Browning A-boltII 270wsm - the odd dent, some snug fits, mostly just strips off a bit of copper.

Not sure why it strips a little off, I even tried deburring to the point of creating a big chamfer, don't help.
I have also punched out live primers too, just was curious about the WD-40.
 
Wow! Three different cartridges. The press is the only common factor that you've mentioned. Have you checked its alignment? (concentricity of the ram to the threads).
 
Okay I'll stick my two cents worth in here. Is there anyone in your area that can have a look at your setup and reloading process.
Three rifles ? I assume you are using newer gear.
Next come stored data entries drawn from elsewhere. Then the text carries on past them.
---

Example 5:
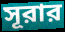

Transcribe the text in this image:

সূরারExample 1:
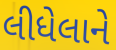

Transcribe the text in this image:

લીધેલાને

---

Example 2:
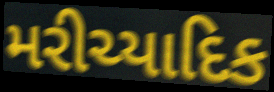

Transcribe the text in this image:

મરીચ્યાદિક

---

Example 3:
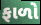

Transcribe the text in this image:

ફાળો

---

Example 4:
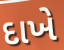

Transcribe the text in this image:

દાખે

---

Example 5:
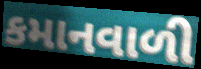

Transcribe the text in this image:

કમાનવાળીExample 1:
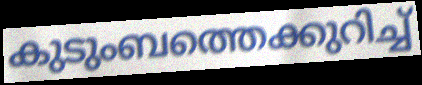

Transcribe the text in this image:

കുടുംബത്തെക്കുറിച്ച്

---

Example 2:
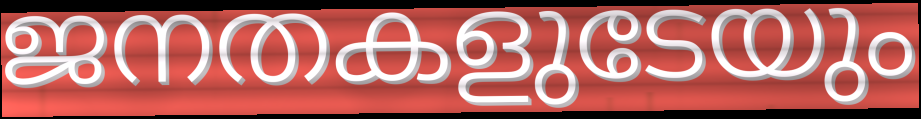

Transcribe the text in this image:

ജനതകളുടേയും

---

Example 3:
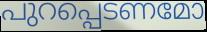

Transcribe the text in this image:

പുറപ്പെടണമോ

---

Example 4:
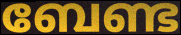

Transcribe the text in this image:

ബേണ്ട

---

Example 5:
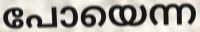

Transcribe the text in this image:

പോയെന്ന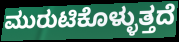
ಮುರುಟಿಕೊಳ್ಳುತ್ತದೆ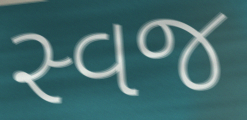
સ્વજ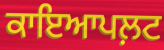
ਕਾਇਆਪਲ਼ਟ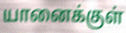
யானைக்குள்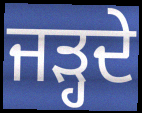
ਜੜ੍ਹਦੇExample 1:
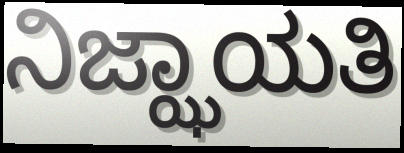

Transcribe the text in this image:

ನಿಜ್ಝಾಯತಿ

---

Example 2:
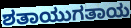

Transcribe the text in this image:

ಶತಾಯುಗತಾಯ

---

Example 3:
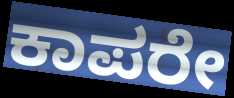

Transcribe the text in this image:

ಕಾಪರೇ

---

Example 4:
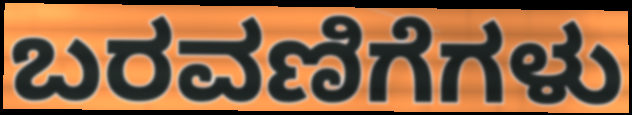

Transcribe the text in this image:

ಬರವಣಿಗೆಗಳು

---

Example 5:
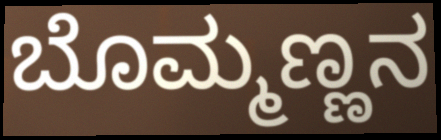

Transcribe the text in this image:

ಬೊಮ್ಮಣ್ಣನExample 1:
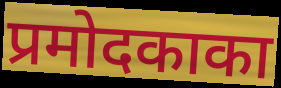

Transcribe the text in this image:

प्रमोदकाका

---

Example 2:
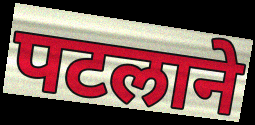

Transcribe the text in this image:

पटलाने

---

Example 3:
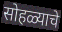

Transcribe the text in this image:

सोहळ्याचे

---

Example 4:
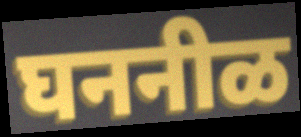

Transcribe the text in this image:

घननीळ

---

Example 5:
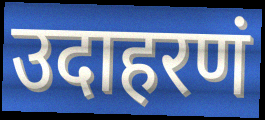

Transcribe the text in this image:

उदाहरणंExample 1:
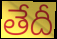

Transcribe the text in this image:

తేదీ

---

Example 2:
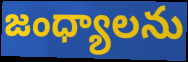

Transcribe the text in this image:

జంధ్యాలను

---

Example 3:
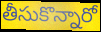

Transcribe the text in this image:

తీసుకొన్నారో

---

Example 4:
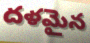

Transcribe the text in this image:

దళమైన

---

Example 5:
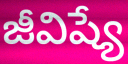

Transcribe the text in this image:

జీవిష్యే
Possibly under size mandrill on NS die causing shavings. Are you using heavily compressed loads and using excessive force seating bullet causing case to expand. My 6.5 Swed starts getting tight on it's sixth firing, time to FL size.
Find some who can watch how you reload , you maybe doing something wrong and not realize it.
Everyone is trying to make an educated guess. Try full length sizing and load and see if you have any problems
 
So I have:
Single stage Lyman press
Neck size die RCBS
FL die RCBS
Case lube pad
Brass is all Remington or Federal some of it that nickel stuff.
Guns:
Rem 700 22-250 - this ammo seems to be the most problematic for not being able to close bolt and shoulder dents, some fired once, some 10 times, all have same issues.
Tikka deluxe 25-06 - when seating these bullet it also strips off a little copper, not sure why? It worries me about deforming the jacket.
Browning A-boltII 270wsm - the odd dent, some snug fits, mostly just strips off a bit of copper.

Not sure why it strips a little off, I even tried deburring to the point of creating a big chamfer, don't help.
I have also punched out live primers too, just was curious about the WD-40.
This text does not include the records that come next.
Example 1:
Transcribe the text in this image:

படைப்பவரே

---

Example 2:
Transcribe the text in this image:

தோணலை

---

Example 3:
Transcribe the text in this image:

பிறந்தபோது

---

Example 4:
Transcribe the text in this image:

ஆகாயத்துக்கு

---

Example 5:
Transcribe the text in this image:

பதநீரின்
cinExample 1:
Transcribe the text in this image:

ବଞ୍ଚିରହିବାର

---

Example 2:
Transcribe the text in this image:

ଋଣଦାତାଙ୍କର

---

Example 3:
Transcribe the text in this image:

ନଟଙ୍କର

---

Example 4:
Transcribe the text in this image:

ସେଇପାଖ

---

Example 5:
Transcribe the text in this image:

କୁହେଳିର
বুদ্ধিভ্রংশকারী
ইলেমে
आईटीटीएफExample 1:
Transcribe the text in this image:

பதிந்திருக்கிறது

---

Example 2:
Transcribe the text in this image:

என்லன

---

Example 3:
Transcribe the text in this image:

Bullet shaving suggests a sharp case mouth that needs to be champfered.

Take a sized case and chamber it.

If it chambers easily, do the same to all the sized cases. If they all chamber, then it is not a case sizing issue.

Then load them as I suggest, with the seater die turned out a half rev (and the seater stem down a bit to compensate). Try chambering these. If the is any resistance, use the Sharpie to find out what is tight.